INSTRUCTIONS FOR THE TASK :: Nothing should differ. Repeat every record as written.

EXERCISE MATERIALS ::
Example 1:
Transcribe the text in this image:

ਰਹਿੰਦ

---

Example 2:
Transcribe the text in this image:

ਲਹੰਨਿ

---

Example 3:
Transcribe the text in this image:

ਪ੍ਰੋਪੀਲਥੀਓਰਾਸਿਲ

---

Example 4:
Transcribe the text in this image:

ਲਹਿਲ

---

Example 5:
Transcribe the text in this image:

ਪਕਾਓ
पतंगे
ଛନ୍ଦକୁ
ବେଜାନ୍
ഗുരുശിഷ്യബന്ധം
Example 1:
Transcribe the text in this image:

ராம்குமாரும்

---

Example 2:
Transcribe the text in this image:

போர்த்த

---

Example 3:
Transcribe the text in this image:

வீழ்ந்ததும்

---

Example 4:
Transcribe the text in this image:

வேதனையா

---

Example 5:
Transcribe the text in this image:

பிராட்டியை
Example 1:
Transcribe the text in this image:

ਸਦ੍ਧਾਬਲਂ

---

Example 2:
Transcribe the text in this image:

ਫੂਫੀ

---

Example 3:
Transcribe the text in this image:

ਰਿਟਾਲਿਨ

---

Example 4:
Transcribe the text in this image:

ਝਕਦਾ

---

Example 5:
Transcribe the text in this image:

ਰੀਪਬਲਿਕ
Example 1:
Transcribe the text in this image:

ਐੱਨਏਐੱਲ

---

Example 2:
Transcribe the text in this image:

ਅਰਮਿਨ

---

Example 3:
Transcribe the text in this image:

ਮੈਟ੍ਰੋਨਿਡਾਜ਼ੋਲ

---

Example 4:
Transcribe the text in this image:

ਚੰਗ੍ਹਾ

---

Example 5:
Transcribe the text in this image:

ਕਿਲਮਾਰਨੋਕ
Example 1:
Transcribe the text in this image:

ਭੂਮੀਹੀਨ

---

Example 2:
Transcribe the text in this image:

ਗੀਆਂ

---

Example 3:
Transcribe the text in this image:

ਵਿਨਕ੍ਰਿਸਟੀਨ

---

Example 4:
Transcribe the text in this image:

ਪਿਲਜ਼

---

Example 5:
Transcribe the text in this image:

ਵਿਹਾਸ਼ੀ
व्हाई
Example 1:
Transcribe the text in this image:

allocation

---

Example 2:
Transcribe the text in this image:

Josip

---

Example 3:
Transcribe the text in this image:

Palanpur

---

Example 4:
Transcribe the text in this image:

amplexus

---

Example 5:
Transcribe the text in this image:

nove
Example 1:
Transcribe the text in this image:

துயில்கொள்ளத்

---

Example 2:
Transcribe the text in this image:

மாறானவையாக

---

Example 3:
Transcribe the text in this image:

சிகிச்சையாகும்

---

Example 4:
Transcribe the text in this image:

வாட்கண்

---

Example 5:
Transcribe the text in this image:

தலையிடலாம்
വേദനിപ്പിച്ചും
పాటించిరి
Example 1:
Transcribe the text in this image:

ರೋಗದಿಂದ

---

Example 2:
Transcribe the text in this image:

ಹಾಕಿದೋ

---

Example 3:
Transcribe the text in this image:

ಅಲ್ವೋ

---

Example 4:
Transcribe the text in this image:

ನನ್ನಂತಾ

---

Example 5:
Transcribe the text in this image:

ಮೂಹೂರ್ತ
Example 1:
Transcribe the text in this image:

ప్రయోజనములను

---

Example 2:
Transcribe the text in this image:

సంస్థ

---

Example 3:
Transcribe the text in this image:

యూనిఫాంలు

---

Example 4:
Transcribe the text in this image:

SOLUTION ::
Example 1:
Transcribe the text in this image:

ਰਹਿੰਦ

---

Example 2:
Transcribe the text in this image:

ਲਹੰਨਿ

---

Example 3:
Transcribe the text in this image:

ਪ੍ਰੋਪੀਲਥੀਓਰਾਸਿਲ

---

Example 4:
Transcribe the text in this image:

ਲਹਿਲ

---

Example 5:
Transcribe the text in this image:

ਪਕਾਓ
पतंगे
ଛନ୍ଦକୁ
ବେଜାନ୍
ഗുരുശിഷ്യബന്ധം
Example 1:
Transcribe the text in this image:

ராம்குமாரும்

---

Example 2:
Transcribe the text in this image:

போர்த்த

---

Example 3:
Transcribe the text in this image:

வீழ்ந்ததும்

---

Example 4:
Transcribe the text in this image:

வேதனையா

---

Example 5:
Transcribe the text in this image:

பிராட்டியை
Example 1:
Transcribe the text in this image:

ਸਦ੍ਧਾਬਲਂ

---

Example 2:
Transcribe the text in this image:

ਫੂਫੀ

---

Example 3:
Transcribe the text in this image:

ਰਿਟਾਲਿਨ

---

Example 4:
Transcribe the text in this image:

ਝਕਦਾ

---

Example 5:
Transcribe the text in this image:

ਰੀਪਬਲਿਕ
Example 1:
Transcribe the text in this image:

ਐੱਨਏਐੱਲ

---

Example 2:
Transcribe the text in this image:

ਅਰਮਿਨ

---

Example 3:
Transcribe the text in this image:

ਮੈਟ੍ਰੋਨਿਡਾਜ਼ੋਲ

---

Example 4:
Transcribe the text in this image:

ਚੰਗ੍ਹਾ

---

Example 5:
Transcribe the text in this image:

ਕਿਲਮਾਰਨੋਕ
Example 1:
Transcribe the text in this image:

ਭੂਮੀਹੀਨ

---

Example 2:
Transcribe the text in this image:

ਗੀਆਂ

---

Example 3:
Transcribe the text in this image:

ਵਿਨਕ੍ਰਿਸਟੀਨ

---

Example 4:
Transcribe the text in this image:

ਪਿਲਜ਼

---

Example 5:
Transcribe the text in this image:

ਵਿਹਾਸ਼ੀ
व्हाई
Example 1:
Transcribe the text in this image:

allocation

---

Example 2:
Transcribe the text in this image:

Josip

---

Example 3:
Transcribe the text in this image:

Palanpur

---

Example 4:
Transcribe the text in this image:

amplexus

---

Example 5:
Transcribe the text in this image:

nove
Example 1:
Transcribe the text in this image:

துயில்கொள்ளத்

---

Example 2:
Transcribe the text in this image:

மாறானவையாக

---

Example 3:
Transcribe the text in this image:

சிகிச்சையாகும்

---

Example 4:
Transcribe the text in this image:

வாட்கண்

---

Example 5:
Transcribe the text in this image:

தலையிடலாம்
വേദനിപ്പിച്ചും
పాటించిరి
Example 1:
Transcribe the text in this image:

ರೋಗದಿಂದ

---

Example 2:
Transcribe the text in this image:

ಹಾಕಿದೋ

---

Example 3:
Transcribe the text in this image:

ಅಲ್ವೋ

---

Example 4:
Transcribe the text in this image:

ನನ್ನಂತಾ

---

Example 5:
Transcribe the text in this image:

ಮೂಹೂರ್ತ
Example 1:
Transcribe the text in this image:

ప్రయోజనములను

---

Example 2:
Transcribe the text in this image:

సంస్థ

---

Example 3:
Transcribe the text in this image:

యూనిఫాంలు

---

Example 4:
Transcribe the text in this image:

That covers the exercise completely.